TRY IT -> Reproduce the entries word for word, from their first line through the line that contains "tələbləri bank sektorunun".
(GIVEN ENTRIES begins)
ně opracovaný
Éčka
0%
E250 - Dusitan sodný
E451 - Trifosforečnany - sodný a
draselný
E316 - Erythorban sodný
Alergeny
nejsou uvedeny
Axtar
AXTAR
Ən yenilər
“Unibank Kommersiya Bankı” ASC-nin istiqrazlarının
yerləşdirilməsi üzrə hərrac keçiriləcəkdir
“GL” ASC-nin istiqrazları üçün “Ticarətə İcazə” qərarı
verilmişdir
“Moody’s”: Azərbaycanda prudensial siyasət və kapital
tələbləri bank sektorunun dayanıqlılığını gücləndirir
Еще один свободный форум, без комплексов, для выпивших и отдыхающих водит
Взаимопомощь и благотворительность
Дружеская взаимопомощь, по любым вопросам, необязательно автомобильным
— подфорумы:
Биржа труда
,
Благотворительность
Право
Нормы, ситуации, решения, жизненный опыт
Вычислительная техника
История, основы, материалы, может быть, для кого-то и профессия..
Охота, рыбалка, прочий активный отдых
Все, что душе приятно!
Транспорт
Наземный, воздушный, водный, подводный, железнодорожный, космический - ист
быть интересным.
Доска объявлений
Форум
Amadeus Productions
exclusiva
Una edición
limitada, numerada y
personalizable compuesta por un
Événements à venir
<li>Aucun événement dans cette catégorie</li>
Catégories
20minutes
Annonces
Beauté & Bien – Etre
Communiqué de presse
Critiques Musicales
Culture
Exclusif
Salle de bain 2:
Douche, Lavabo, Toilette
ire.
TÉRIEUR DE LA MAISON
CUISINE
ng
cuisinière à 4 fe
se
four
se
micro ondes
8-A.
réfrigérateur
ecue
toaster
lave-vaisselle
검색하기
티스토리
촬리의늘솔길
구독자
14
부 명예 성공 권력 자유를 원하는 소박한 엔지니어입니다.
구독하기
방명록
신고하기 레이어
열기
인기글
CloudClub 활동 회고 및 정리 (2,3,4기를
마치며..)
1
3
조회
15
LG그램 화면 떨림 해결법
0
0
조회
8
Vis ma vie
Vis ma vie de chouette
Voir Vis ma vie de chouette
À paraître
(GIVEN ENTRIES ends)
OUTPUT OF THE TASK ->
ně opracovaný
Éčka
0%
E250 - Dusitan sodný
E451 - Trifosforečnany - sodný a
draselný
E316 - Erythorban sodný
Alergeny
nejsou uvedeny
Axtar
AXTAR
Ən yenilər
“Unibank Kommersiya Bankı” ASC-nin istiqrazlarının
yerləşdirilməsi üzrə hərrac keçiriləcəkdir
“GL” ASC-nin istiqrazları üçün “Ticarətə İcazə” qərarı
verilmişdir
“Moody’s”: Azərbaycanda prudensial siyasət və kapital
tələbləri bank sektorunun dayanıqlılığını gücləndirir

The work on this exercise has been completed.